Теперь – на сладкое? – новости культуры:

– Знаменитое белое платье Мэрилин Монро и чёрно-красный пиджак Майкла Джексона, выставленные на торги в Лос-Анджелесе, проданы за рекордную цену…

Германтова успешно усыпляла эта актуальнейшая дребедень; уже не в силах подавить очередной зевок, он, чтобы не заснуть в кресле, выключил телевизор и бубнёж радио, отправился в ванную. Поток новостей, однако, не иссякал.
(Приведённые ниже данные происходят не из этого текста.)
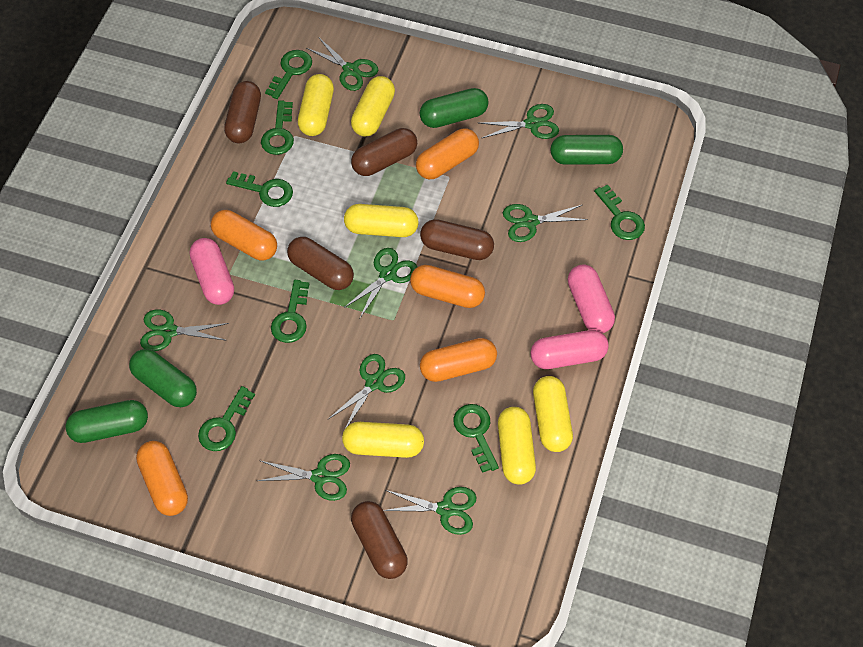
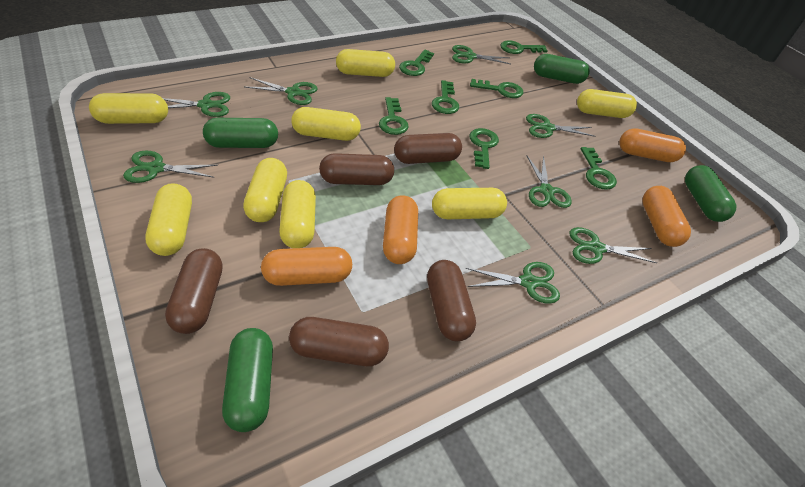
orange capsule: 5 -> 4
pink capsule: 3 -> 0
yellow capsule: 6 -> 8

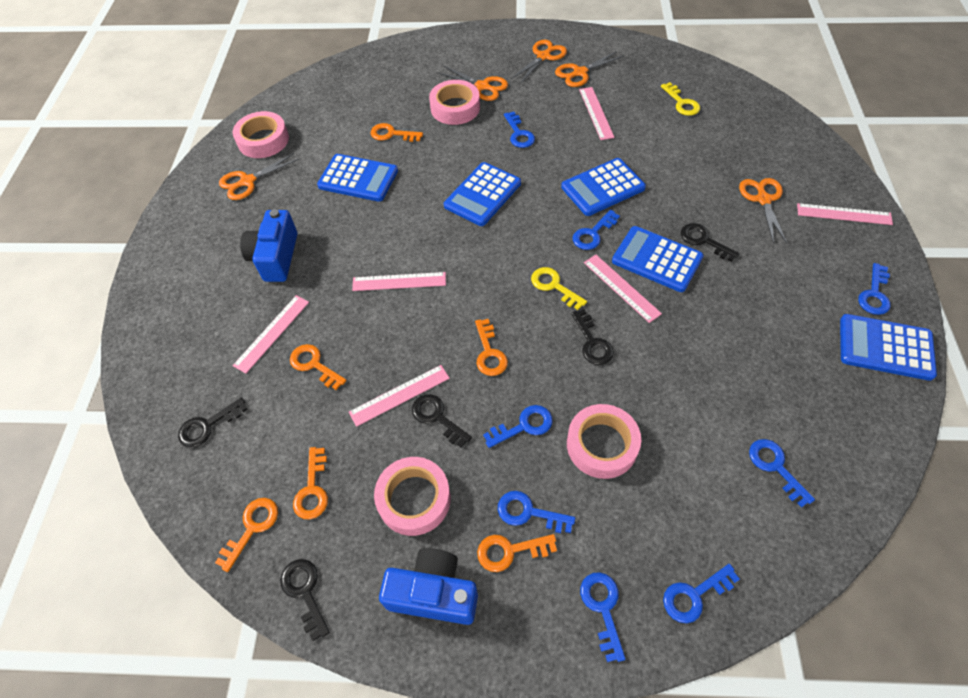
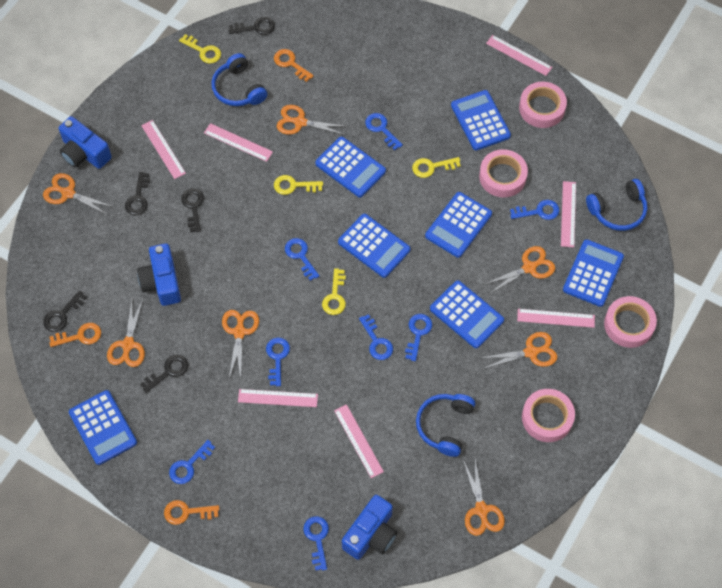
blue calculator: 5 -> 7
blue camera: 2 -> 3
blue headphones: 0 -> 3
orange key: 6 -> 3
orange scissors: 5 -> 7
pink ruler: 6 -> 7
yellow key: 2 -> 4

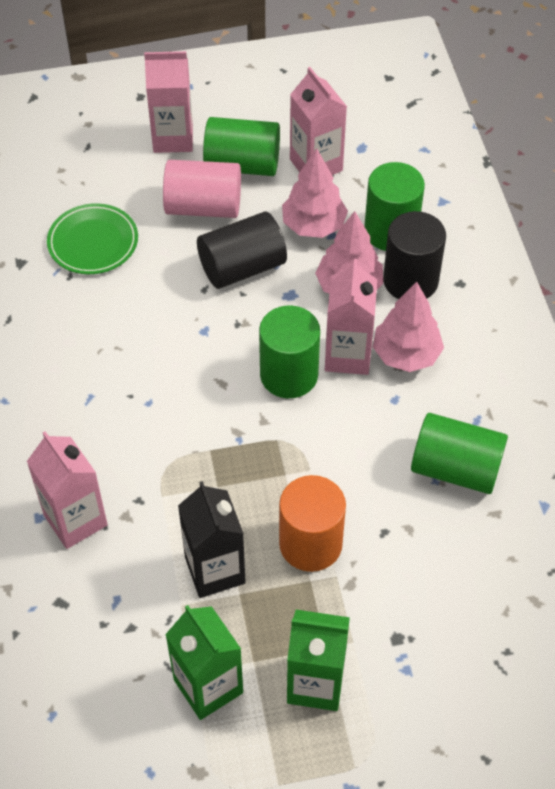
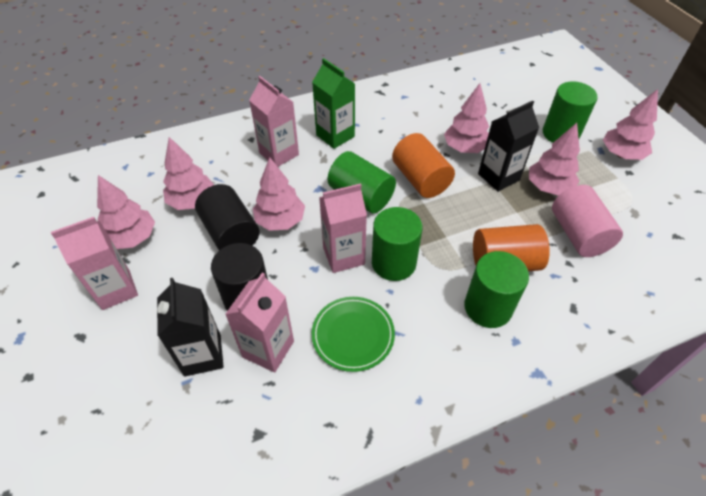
black carton: 1 -> 2
green carton: 2 -> 1
orange cylinder: 1 -> 2
pink tree: 3 -> 6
– Виктор Вольман, российский эксперт итальянской секции аукциона Кристи, сообщил нашему корреспонденту, что на ближайшем аукционе в Венеции будут проданы письмо Осипа Мандельштама Ольге Гильдебрандт-Арбениной, черновик статьи Николая Рериха, две акварели Юркуна, автограф Заболоцкого…

– Срочно, срочно, молния с ленты Интерфакса! Прорыв теплотрассы в Ульянке, спальном районе Петербурга, привёл к отключению от горячего водоснабжения около ста тысяч горожан… Улица генерала Симоняка затоплена, кипятком затоплены также торгово-развлекательный центр «Парадиз», две автостоянки…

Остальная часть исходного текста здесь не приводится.